L. Noodleman, D.A. Case, T. Lovell, J. Li, M.E. Stroupe, M.J. Thompson, C.L. Fisher,* D.N. Hendrickson,** M.J. Knapp,*** R. Konecny,**** Z. Chen*****

* Structural Bioinformatics, Inc., San Diego, CA** University of California, San Diego, CA*** University of California, Berkeley, CA**** Cornell University, Ithaca, NY***** Peking University, Beijing, China

We use modern methods of quantum chemistry (density functional methods) to investigate the electronic structures, energetics, and spectroscopic characteristics of transition-metal complexes at the active sites of metalloproteins and of related synthetic analogs. These systems include iron-sulfur and iron-oxo complexes and active-site models for manganese, iron, and copper-zinc superoxide dismutases. Many of these complexes lie at the active sites of important metalloproteins, where the complexes are involved in electron transfer and catalysis. In all these systems, 2 important aspects of our work are the extensive use of quantum mechanical geometry optimization for the active-site quantum cluster and the electrostatic representation of complete protein and solvent environments. The protein electrostatics calculations and analysis are done in collaboration with D. Bashford and V. Dillet, Department of Molecular Biology.

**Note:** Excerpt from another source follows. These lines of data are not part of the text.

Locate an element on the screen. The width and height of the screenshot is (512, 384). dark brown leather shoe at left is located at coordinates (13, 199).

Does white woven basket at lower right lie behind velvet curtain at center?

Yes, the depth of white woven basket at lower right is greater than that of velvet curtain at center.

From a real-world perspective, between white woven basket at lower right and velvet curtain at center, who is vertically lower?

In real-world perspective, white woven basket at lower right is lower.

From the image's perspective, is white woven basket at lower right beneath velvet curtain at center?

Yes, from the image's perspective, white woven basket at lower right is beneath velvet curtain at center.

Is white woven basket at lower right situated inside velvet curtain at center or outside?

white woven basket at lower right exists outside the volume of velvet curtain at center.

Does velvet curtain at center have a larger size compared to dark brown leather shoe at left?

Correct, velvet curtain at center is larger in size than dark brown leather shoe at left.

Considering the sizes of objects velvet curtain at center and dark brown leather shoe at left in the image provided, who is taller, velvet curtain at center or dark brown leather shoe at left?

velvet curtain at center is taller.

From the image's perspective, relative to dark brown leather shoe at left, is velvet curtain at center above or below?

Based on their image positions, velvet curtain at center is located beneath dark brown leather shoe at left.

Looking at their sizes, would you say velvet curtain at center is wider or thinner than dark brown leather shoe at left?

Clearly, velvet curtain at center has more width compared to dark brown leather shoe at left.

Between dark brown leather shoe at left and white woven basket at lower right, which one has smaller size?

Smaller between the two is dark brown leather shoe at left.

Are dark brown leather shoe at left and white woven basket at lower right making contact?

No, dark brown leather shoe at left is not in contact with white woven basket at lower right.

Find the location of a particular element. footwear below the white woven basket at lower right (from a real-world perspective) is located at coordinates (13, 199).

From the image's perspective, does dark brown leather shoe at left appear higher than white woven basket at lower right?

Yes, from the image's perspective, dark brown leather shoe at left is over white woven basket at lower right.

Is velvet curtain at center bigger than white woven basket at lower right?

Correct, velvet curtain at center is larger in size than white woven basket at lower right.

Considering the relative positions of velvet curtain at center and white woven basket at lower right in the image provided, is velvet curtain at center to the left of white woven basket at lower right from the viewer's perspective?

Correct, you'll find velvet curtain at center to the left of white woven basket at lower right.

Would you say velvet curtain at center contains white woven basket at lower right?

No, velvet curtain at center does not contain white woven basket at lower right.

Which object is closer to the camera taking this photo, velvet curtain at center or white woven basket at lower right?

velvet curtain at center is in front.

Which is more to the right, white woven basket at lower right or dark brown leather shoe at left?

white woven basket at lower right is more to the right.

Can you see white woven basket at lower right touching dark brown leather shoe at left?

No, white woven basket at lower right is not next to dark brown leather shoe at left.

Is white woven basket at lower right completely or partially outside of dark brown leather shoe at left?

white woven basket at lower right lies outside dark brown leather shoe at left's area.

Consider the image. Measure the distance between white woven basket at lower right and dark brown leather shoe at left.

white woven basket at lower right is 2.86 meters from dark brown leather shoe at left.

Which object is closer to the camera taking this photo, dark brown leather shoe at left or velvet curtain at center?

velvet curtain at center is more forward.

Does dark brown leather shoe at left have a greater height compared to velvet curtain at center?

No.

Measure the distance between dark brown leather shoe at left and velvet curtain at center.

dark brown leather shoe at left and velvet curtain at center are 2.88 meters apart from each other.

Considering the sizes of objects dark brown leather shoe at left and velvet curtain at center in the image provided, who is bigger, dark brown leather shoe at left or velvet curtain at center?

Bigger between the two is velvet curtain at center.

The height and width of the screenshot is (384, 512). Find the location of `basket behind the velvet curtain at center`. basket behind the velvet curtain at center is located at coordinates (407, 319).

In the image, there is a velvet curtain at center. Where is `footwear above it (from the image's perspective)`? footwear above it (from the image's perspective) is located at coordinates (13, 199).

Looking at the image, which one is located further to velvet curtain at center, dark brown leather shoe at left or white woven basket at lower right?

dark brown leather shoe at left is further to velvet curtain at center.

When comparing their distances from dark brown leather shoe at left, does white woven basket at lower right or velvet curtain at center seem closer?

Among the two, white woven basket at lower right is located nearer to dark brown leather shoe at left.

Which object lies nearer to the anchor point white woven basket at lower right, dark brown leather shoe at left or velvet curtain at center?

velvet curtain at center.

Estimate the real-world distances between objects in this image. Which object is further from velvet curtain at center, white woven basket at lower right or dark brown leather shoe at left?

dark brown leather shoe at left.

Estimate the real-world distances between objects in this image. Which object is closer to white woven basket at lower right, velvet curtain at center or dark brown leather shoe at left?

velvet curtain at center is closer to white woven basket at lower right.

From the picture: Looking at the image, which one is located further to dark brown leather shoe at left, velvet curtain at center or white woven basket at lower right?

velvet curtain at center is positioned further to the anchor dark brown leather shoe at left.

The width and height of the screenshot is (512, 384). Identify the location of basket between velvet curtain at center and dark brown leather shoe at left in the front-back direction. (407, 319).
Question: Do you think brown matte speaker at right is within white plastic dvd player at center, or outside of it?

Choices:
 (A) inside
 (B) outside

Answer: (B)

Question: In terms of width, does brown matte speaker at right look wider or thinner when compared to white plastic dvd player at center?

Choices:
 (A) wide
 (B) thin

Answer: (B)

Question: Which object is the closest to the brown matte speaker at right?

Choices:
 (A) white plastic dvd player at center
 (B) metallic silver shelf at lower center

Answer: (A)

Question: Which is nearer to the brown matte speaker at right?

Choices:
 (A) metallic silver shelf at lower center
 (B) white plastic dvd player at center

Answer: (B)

We are also involved, through a collaboration with E. Getzoff and M. Thompson, Department of Molecular Biology, in the study of photoactive yellow protein. This protein contains a chromophore that undergoes a light cycle and thus acts as a protein photosensor. Potentially, the absorption and photocycle of photoactive yellow protein can be modulated by designed sites where mutations in amino acid residues cause binding of transition-metal ions. Density functional calculations on the ground and excited states of the chromophore are providing valuable information on electronic and geometric structure. In combination with protein/solvent electrostatics, these methods are beginning also to establish the role of the protein in modulating the energy pathways of the chromophore.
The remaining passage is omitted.